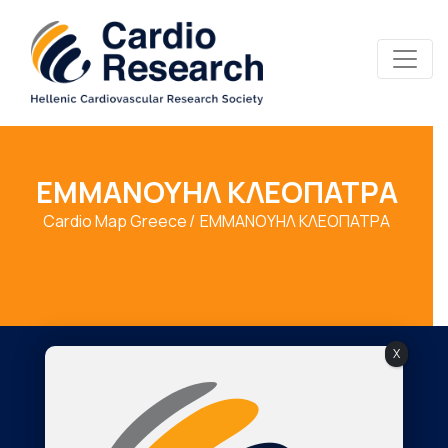
ΕΜΜΑΝΟΥΗΛ ΚΛΕΟΠΑΤΡΑ
Cardio Map Greece
ΕΜΜΑΝΟΥΗΛ ΚΛΕΟΠΑΤΡΑ
X
Society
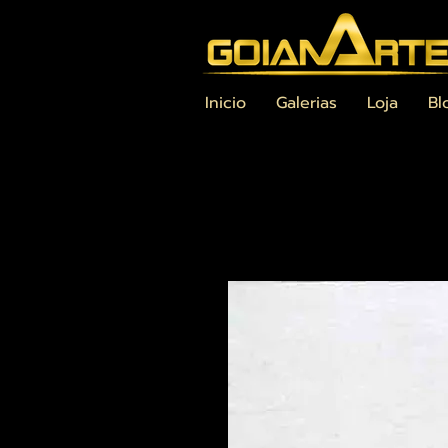
Inicio
Galerias
Loja
Bl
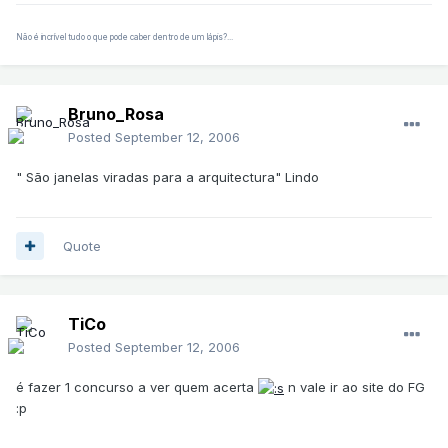
Não é incrível tudo o que pode caber dentro de um lápis?...
Bruno_Rosa
Posted
September 12, 2006
" São janelas viradas para a arquitectura" Lindo
Quote
TiCo
Posted
September 12, 2006
é fazer 1 concurso a ver quem acerta
n vale ir ao site do FG
:p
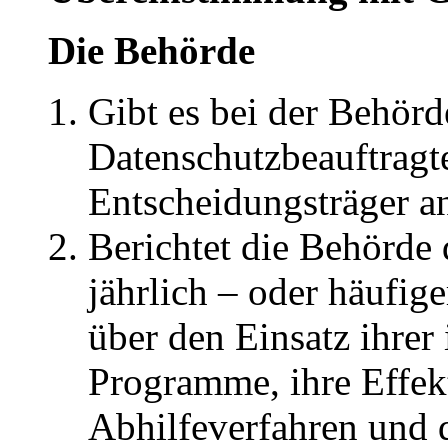
Die Behörde
Gibt es bei der Behörd
Datenschutzbeauftragte
Entscheidungsträger an
Berichtet die Behörde
jährlich – oder häufige
über den Einsatz ihrer
Programme, ihre Effekt
Abhilfeverfahren und d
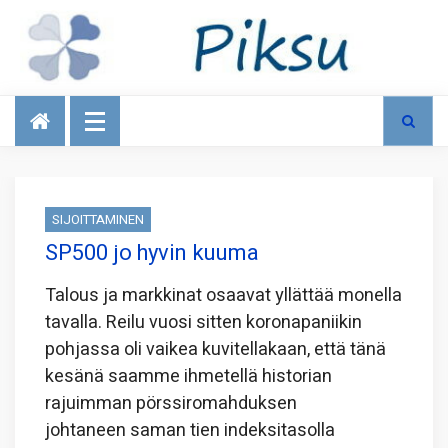
Talous
SIJOITTAMINEN
SP500 jo hyvin kuuma
Talous ja markkinat osaavat yllättää monella
tavalla. Reilu vuosi sitten koronapaniikin
pohjassa oli vaikea kuvitellakaan, että tänä
kesänä saamme ihmetellä historian
rajuimman pörssiromahduksen
johtaneen saman tien indeksitasolla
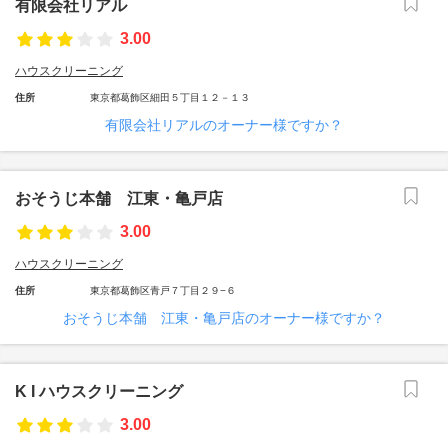
有限会社リアル
3.00
ハウスクリーニング
住所
東京都葛飾区細田５丁目１２－１３
有限会社リアルのオーナー様ですか？
おそうじ本舗 江東・亀戸店
3.00
ハウスクリーニング
住所
東京都葛飾区青戸７丁目２９−６
おそうじ本舗 江東・亀戸店のオーナー様ですか？
K I ハウスクリーニング
3.00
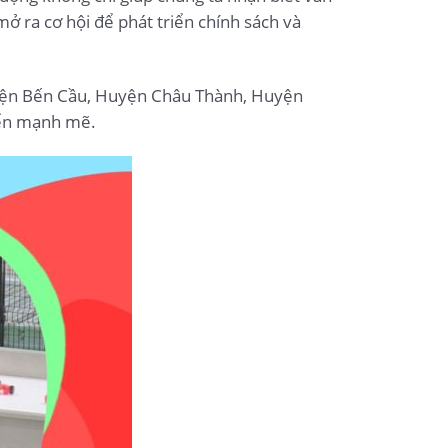
mở ra cơ hội để phát triển chính sách và
Huyện Bến Cầu, Huyện Châu Thành, Huyện
iển mạnh mẽ.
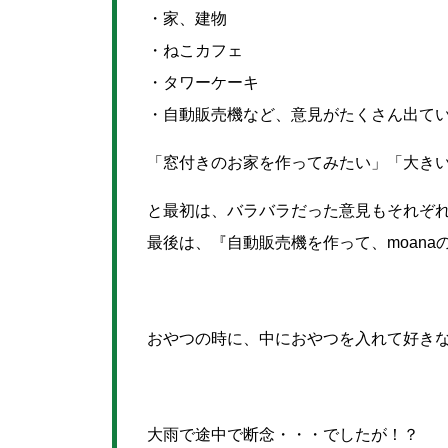
・家、建物
・ねこカフェ
・タワーケーキ
・自動販売機
など、意見がたくさん出て
「窓付きのお家を作ってみたい」「大き
と最初は、バラバラだった意見もそれぞれ
最後は、『自動販売機を作って、moan
おやつの時に、中におやつを入れて好き
大雨で途中で断念・・・でしたが！？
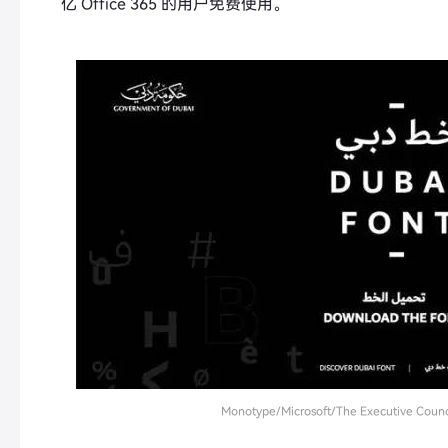
亿 Office 365 的用户免费使用。
Monotype/Microsoft/The Executive Counci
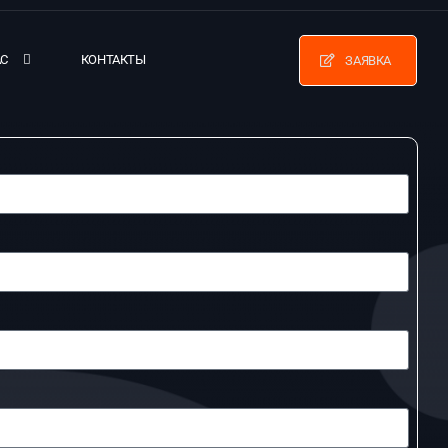
АС
КОНТАКТЫ
ЗАЯВКА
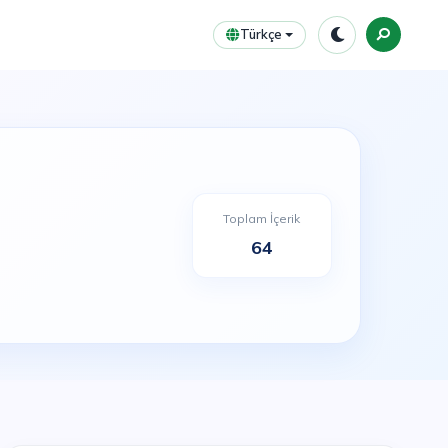
Türkçe
Toplam İçerik
64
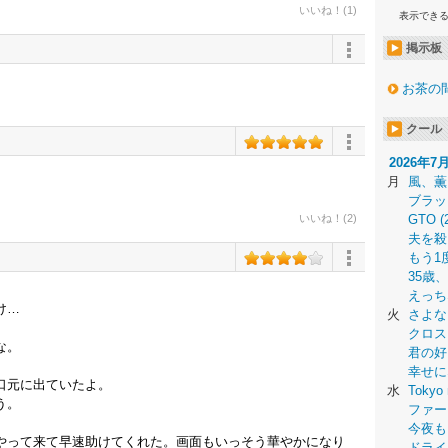
いいね！(1)
表示でき
掲示板
お茶の
クール
2026年7
月
風、薫
。
ブラッ
いいね！(2)
GTO (
夫を殺
もう1
35歳
えっち
け…
火
さよな
クロス
な。
君の好
幸せに
口元に出ていたよ。
水
Tokyo 
う。
ファー
今夜も
やって来て早速助けてくれた。画面もいっそう華やかになり
ドライ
· · · ·
| EXERCISE INSTRUCTIONS |
Render the lines of text from the first of the items through the line containing "Abhilfeverfahren und d" as a JSON list of strings, one string per line and both ends included, with blank lines omitted. Leave the pictures out of the answer.

| TASK RESPONSE |
[
  "ΕΜΜΑΝΟΥΗΛ ΚΛΕΟΠΑΤΡΑ",
  "Cardio Map Greece",
  "ΕΜΜΑΝΟΥΗΛ ΚΛΕΟΠΑΤΡΑ",
  "X",
  "Society",
  "Inicio",
  "Galerias",
  "Loja",
  "Bl",
  "Não é incrível tudo o que pode caber dentro de um lápis?...",
  "Bruno_Rosa",
  "Posted",
  "September 12, 2006",
  "\" São janelas viradas para a arquitectura\" Lindo",
  "Quote",
  "TiCo",
  "Posted",
  "September 12, 2006",
  "é fazer 1 concurso a ver quem acerta",
  "n vale ir ao site do FG",
  ":p",
  "Die Behörde",
  "Gibt es bei der Behörd",
  "Datenschutzbeauftragte",
  "Entscheidungsträger an",
  "Berichtet die Behörde",
  "jährlich – oder häufige",
  "über den Einsatz ihrer",
  "Programme, ihre Effekt",
  "Abhilfeverfahren und d"
]